Text for analysis:

Can you recommend a way to integrate Hibernate with an audit trail? I mean, how can application software cooperate with Hibernate, to maintain a historical record of changes to the database?
One possible solution (which I'm considering) is for Hibernate to call application code shortly before it attempts to execute SQL that inserts, update or deletes anything. For instance, the application would implement net.sf.hibernate.Interceptor and take appropriate action when Hibernate calls Interceptor.onFlushDirty. The application would also need to know when Session.delete(String query ...) is about to attempt a SQL DELETE; is there a similar callback for that purpose? Are there other cases wherein Hibernate changes the database? Can Hibernate call application code first, in each case?
To place this in context, assume these requirements: for certain tables, whenever a row is changed (inserted, updated or deleted), the same database transaction must also insert rows into another 'audit trail' table. Each row of the audit trail must contain a copy of the pre-change values of most fields, the post-change values, the identity of the user who initiated the change and a timestamp. Several applications change the database, including some that are not Hibernate-based.
To fulfill these requirements, my team defines database triggers that insert rows into the audit trail. Pre-change and/or post-change values are supplied to the trigger by the database. The trigger gets the user's identity and timestamp by querying a 'perpetrator' table, which relates those values to each database client identifier. Database clients (running application software) must insert their data into the perpetrator table before they attempt changes to audited data. In the case of a Hibernate-based application, we hope Hibernate can call our application code at the right time to insert data into the perpetrator table. It would be best (for performance) not to insert anything into the perpetrator table in a transaction that doesn't change anything.
(I hear you cry, "that's horribly expensive!" You're right; a significant fraction of a system's capacity must be expended to maintain such an audit trail. Some commercial users are willing to pay the price.)

Material provided:
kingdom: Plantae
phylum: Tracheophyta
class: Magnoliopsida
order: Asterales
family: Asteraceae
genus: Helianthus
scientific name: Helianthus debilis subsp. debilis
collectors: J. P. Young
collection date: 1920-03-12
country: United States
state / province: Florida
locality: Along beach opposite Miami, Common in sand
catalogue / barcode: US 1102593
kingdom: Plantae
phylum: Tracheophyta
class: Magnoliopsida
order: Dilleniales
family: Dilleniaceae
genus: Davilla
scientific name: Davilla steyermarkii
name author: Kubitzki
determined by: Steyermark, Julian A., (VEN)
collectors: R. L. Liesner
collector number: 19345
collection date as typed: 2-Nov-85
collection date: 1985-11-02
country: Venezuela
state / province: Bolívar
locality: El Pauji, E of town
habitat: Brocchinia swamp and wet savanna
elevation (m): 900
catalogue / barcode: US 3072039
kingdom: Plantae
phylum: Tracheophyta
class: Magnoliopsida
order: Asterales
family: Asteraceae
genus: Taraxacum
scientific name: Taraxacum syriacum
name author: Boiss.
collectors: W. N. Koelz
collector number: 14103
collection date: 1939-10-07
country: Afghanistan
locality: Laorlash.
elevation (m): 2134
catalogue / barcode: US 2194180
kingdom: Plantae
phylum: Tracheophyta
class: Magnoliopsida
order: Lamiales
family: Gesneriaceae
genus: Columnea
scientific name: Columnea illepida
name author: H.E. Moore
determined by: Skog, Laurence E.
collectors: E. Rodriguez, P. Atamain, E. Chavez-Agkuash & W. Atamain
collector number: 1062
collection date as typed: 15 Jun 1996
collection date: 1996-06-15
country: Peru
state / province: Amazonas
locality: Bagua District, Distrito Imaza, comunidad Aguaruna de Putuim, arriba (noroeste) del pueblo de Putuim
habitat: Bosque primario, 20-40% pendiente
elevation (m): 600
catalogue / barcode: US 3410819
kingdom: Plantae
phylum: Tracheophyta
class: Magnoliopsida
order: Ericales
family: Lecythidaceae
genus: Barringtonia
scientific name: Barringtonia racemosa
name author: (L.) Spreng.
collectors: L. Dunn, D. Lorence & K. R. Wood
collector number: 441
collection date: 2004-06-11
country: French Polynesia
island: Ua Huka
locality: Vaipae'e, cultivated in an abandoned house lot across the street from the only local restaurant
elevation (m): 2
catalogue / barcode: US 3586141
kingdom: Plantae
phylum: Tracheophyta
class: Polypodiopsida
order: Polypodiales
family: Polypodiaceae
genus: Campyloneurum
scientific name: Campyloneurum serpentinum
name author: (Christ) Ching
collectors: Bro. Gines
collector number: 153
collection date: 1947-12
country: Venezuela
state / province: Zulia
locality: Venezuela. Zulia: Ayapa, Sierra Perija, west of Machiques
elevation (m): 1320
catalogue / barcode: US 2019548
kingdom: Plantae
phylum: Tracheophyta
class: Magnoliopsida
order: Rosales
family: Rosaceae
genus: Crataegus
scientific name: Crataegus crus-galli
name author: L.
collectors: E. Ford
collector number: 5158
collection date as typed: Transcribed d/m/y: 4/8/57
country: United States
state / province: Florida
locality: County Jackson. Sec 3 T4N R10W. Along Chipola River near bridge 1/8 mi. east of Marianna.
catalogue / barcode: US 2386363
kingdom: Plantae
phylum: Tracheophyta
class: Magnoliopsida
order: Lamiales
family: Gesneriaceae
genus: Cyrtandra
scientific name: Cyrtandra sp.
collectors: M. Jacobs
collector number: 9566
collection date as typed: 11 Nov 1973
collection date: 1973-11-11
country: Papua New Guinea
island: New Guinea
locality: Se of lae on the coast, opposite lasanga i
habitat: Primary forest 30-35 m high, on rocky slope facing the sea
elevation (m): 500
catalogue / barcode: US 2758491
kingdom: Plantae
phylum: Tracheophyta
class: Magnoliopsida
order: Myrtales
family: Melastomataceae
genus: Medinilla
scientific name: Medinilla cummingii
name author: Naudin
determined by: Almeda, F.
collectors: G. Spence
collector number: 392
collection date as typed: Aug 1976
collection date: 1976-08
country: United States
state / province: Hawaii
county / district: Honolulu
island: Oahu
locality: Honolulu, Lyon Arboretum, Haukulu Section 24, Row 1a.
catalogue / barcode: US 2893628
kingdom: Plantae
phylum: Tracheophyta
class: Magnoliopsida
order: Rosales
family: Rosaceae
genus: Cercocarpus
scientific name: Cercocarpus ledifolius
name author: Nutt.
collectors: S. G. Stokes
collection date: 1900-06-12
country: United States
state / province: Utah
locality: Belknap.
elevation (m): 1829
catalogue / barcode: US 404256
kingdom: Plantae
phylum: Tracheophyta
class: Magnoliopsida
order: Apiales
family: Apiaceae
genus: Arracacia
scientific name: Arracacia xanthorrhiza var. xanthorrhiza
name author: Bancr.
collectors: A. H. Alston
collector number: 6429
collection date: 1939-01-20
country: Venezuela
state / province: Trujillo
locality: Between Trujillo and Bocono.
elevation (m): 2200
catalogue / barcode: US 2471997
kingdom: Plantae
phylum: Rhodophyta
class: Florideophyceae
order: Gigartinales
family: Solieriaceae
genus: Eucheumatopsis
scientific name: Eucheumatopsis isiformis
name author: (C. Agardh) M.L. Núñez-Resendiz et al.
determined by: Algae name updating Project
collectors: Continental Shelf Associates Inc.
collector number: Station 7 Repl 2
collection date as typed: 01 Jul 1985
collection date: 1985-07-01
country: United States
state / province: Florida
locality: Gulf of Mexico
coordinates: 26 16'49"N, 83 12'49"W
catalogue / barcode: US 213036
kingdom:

Work to be completed: Decide whether each statement below agrees with the text about keeping an audit trail with Hibernate, answering yes or no and quoting the deciding words of the text exactly. 1. Rows are inserted into the audit trail by database triggers. 2. Every application that changes the database is based on Hibernate. 3. Each row of the audit trail must include a timestamp.

Solved exercise:
1. Yes: "my team defines database triggers that insert rows into the audit trail."
2. No: "Several applications change the database, including some that are not Hibernate-based."
3. Yes: "Each row of the audit trail must contain a copy of the pre-change values of most fields, the post-change values, the identity of the user who initiated the change and a timestamp."